下卷を一緒に買わなかったのを激しく後悔、上卷を讀了したいま、續きが早く讀みたくて仕方がありません。ここ最近は篠田氏の小説から遠ざかっていたのですけど、濃密な宗教ネタを主題に据えた物語だと知って、これは「ゴサインタン」「弥勒」系の壮絶な作品では、と期待して手にとってみた次第です。
宗教ネタといっても本作、上巻を讀んだ限りでは超常現象や怪異といったものとも無縁、ただひたすら俗世の闇をのたうち回るダメ人間たちをシツこいくらいに活写するという風格ゆえ、重量級ではあるものの、その讀み口はやや輕めかな、というフウにも感じられます。とはいえ、登場人物たちのエピソードを重ねていくその手際とボリュームは壓卷で、そうした讀み口の輕さに比較して、内容そのものはかなり重い。
物語は、ベストセラーを出してウハウハになりましょう、というウマい話に騙された公務員と、そのウマい話を持ちかけたジゴロ崩れのダメ編集者の二人が宗教をビジネスとして立ち上げるのだが、――という話。最初はネットにサイトをでっちあげてチンマリとやっていたところ、次第に信者が増えていき、一企業の支援も受けるようになって、……というおいしい展開の間に、問題信者の暴走がおかしさと悲哀を込めて描かれていきます。
何よりも秀逸なのは、これだけアクの強いダメ人間を登場人物に配しながら、その一人一人にシッカリと目を配りつつ、それでもいたずらに一人へと傾くことなく、あくまで元公務員の教祖の價値觀を視點の中心に据えながら決してブレないというその結構でありまして、このあたりのフラットな描写と結構は「夏の災厄」ほど徹底されてはいないとはいえ、寧ろそうした緩さが要所要所で個々人のエピソードを際だたせているところも素晴らしい。

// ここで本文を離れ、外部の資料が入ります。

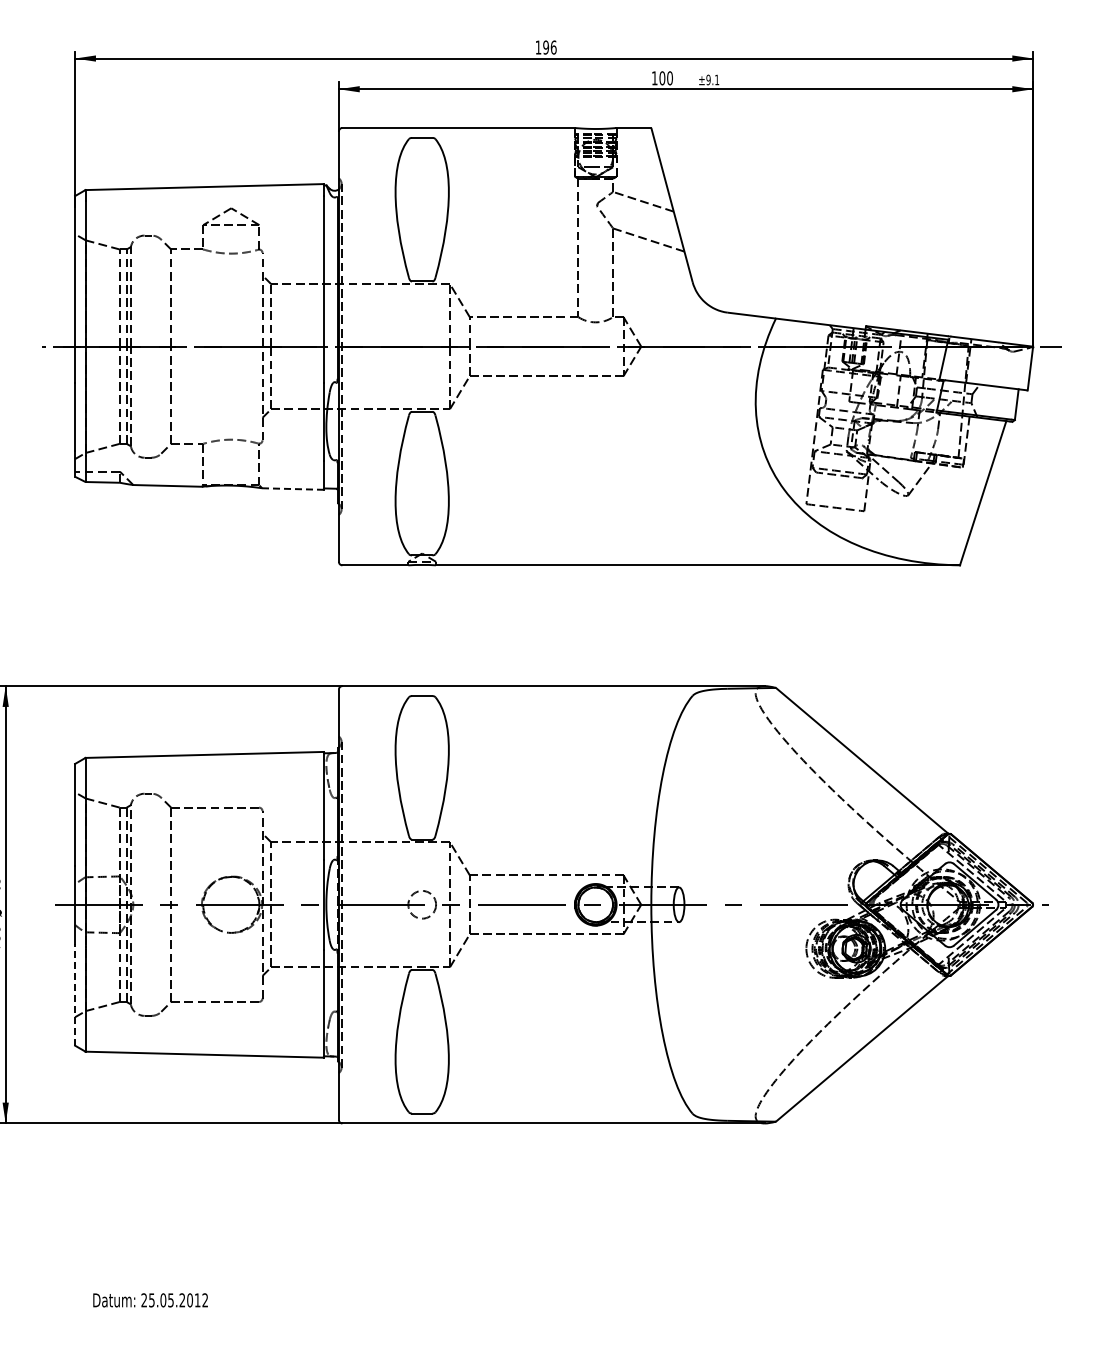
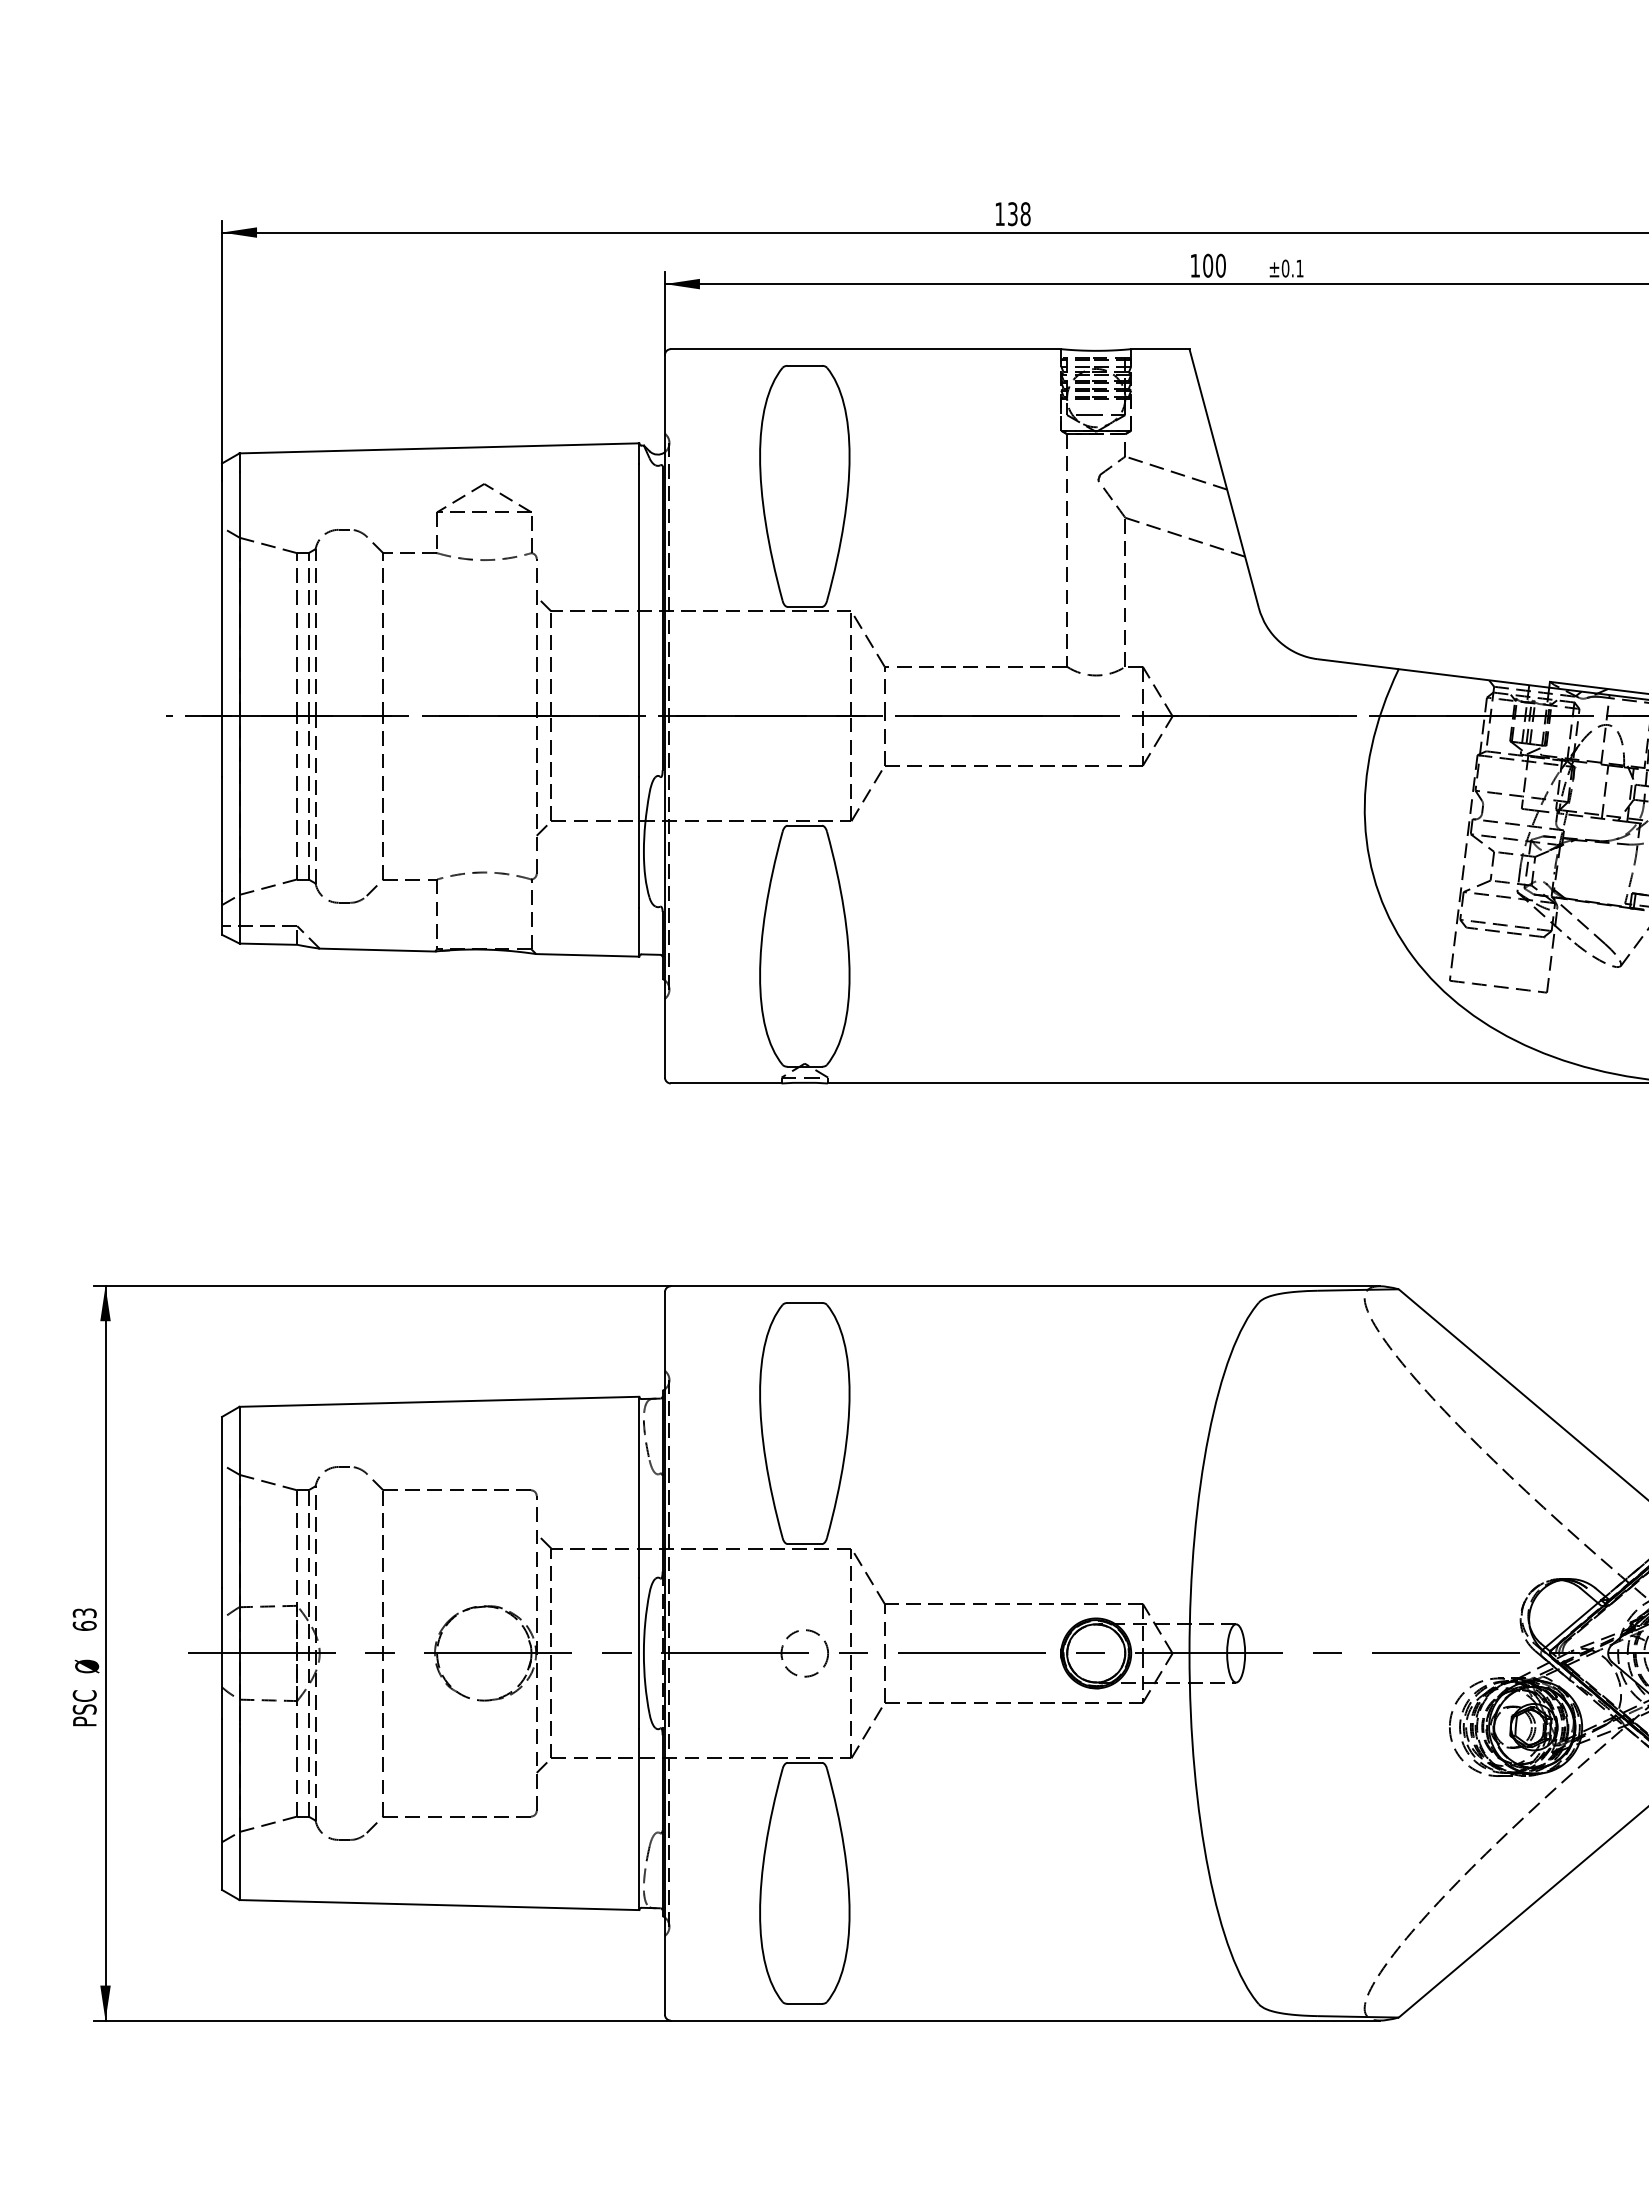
text: (549, 47) -> (1018, 214), 196 -> 138
text: (708, 80) -> (1285, 269), ±9.1 -> ±0.1
line: (292, 489) -> (587, 956), dashed -> solid
line: (75, 994) -> (222, 1804), dashed -> solid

哀しさという点では、イジメられっ子で密教に入れ込んだダメボーイがピカ一で、彼に對してだけは教祖としてではなく、一人の男として相対する主人公、桐生の振る舞いがいい。
一方、教団運営を桐生とともに担う矢口の俗物にして人情ものっぽいキャラも素敵で、当初は宗教でウハウハという經營方針をブチあげながらも、そうした採算を度外視して信者の苦しみに對して眞剣に耳を傾けようとする人間臭さが非常にうまく描かれています。
そしてこんなふうに決してワルになりきれない二人のお人好しぶりにつけ込もうとする鬼畜野郎もシッカリと配置されていて、その中では後半に出てくる大教団の首領が凄い。恐らくはコイツが後半にこの教団を奈落の底へと堕としていく中心人物になろうかと推察されるものの、これほどの大物でなくとも、元芥川賞作家にしてゲス野郎のペテン師ぶりなど、ハタから見ていれば相当に笑えるものの、教祖である主人公からしてみれば完全に噴飯もの。
ダメ男を書かせたら天下一品、という篠田氏の筆致に容赦はなく、マトモそうな男といえば教団のパトロンとなる社長の息子くらいしか思い浮かばないという激しさは相当なもの、――「ゴサインタン」や「弥勒」のように最後はこうしたダメ男たちに救いの光明がもたらされることを願ってしまうものの、どうにも下卷のあらすじをざっと讀んだ限りでは、この後、かなり鬱な展開になりそうなゆえ、果たしてどのようなところに着地するのか気が気ではありません。せめてお人好しの教祖桐生と矢口だけは最後の最後は救われるような結末を、と期待してしまうのではありました。